Tom watches me openly as I take in the house. It’s as if he still thinks I can’t see him when he’s doing it, after all those years when he watched me from just beyond the periphery of my vision. I walk from room to room, biding my time before I go upstairs to the one room I want to see. I have to pretend that I care about it all, the kitchen and the bathroom and the dining room and the den, instead of just wanting to see my little room at the top of the stairs. I take the steps slowly, remembering just how they creak under my weight.
I hold my breath as I open the door, expecting to see my bed with its armchair drawn close, the TV on the dresser across from it. Instead, it’s an office. I don’t want to let out my held breath, as if this room is a mirage that may still shimmer away and transform itself into what I remember. But no, it remains. Bookshelves, a desk with a computer on it. A calendar tacked to the wall. A heavy shade over the window. My memory stirs, shaking forth a familiar image. This room was Tom’s office before the accident. Of course he would revert it back to its former use once I was safely moved into a nursing home. Of course, it’s only logical. But it seems Tom’s logic has served no purpose but to hurt me in these past eight years.
I take a few steps in, standing where I used to lie, listening to the sounds of my house, remembering the melodic tones of Cora’s voice, watching clouds and blue sky and birds from the window. This room, which had been my whole world for a while, looks like I’ve never been here at all.
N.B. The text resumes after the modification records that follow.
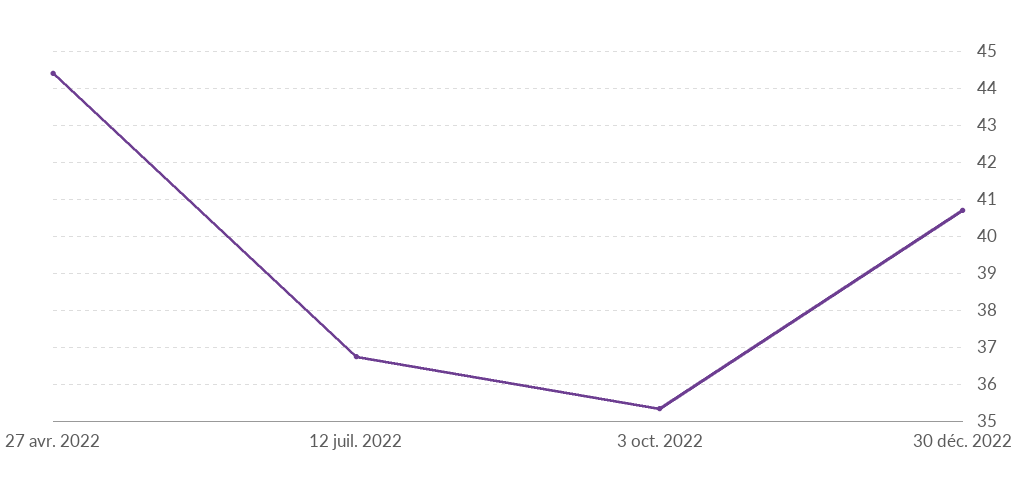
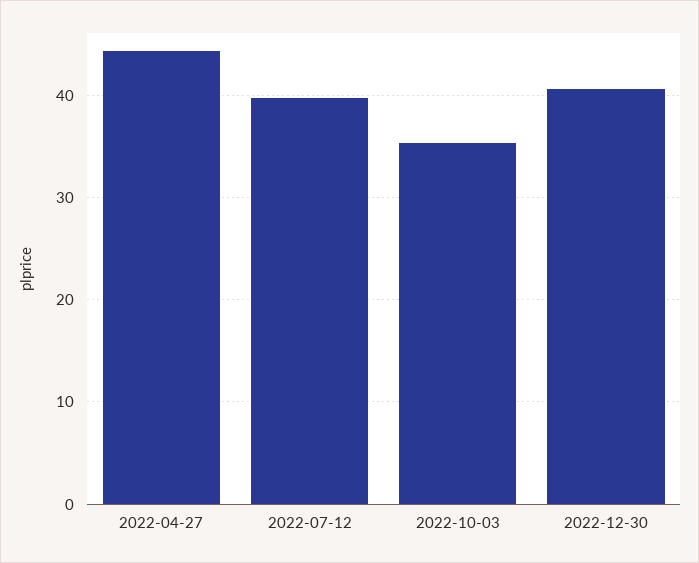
  {
    "27 avr. 2022": 44.4,
-   "12 juil. 2022": 36.8,
+   "12 juil. 2022": 40,
    "3 oct. 2022": 35.4,
    "30 déc. 2022": 40.8
  }

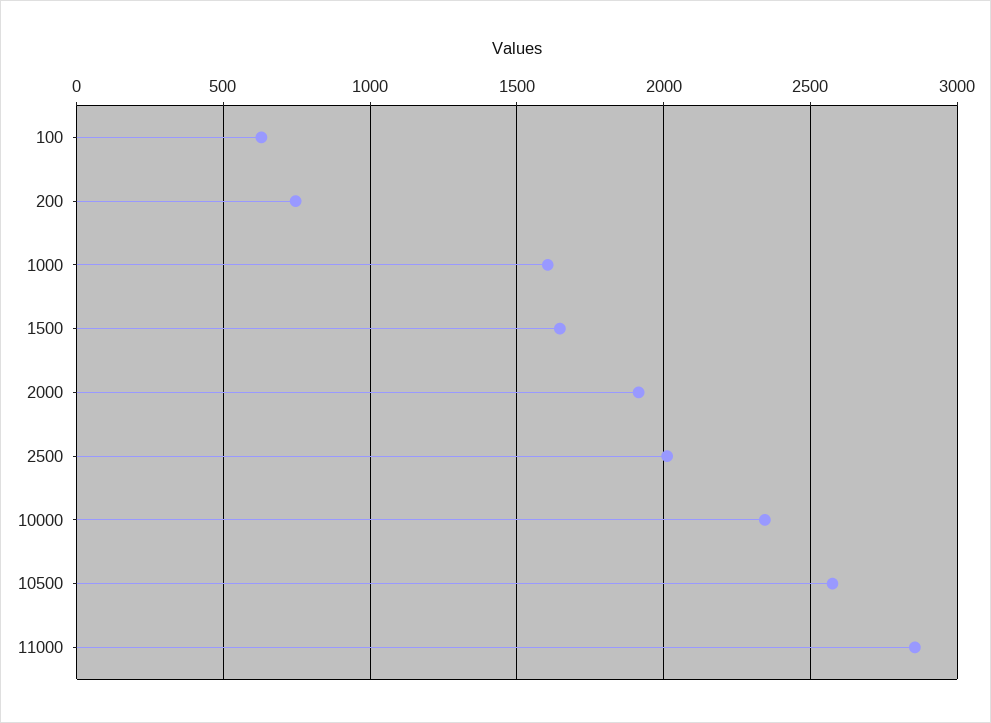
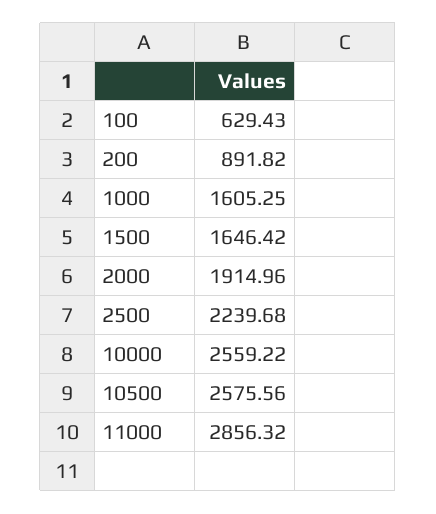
  {
    "100": 629.43,
-   "200": 750,
+   "200": 891.82,
    "1000": 1605.25,
    "1500": 1646.42,
    "2000": 1914.96,
-   "2500": 2000,
+   "2500": 2239.68,
-   "10000": 2350,
+   "10000": 2559.22,
    "10500": 2575.56,
    "11000": 2856.32
  }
Tom follows me into our bedroom, a room I haven’t entered in eight years, and it’s a different color from the one we picked together when we moved in. I wonder if he still sleeps on the same side of the bed, but when I glance at the side tables there’s an equal amount of clutter on each. Books, mostly. How long has it been since I read a book?
The curtains on the windows are different, and that strikes me as probably the oddest thing of all, because what the hell does Tom know about curtains? He’d lived alone in an apartment before we moved in together, and when I first saw his place I’d been appalled to see that he’d stapled a sheet over his window to keep the sunlight at bay. But these curtains are mounted on ornate, heavy rods. They’re cut perfectly to the size of the window. The fabric looks expensive. I’m baffled, absolutely baffled, at how these curtains came to pass without my orchestration. I wander into the bathroom.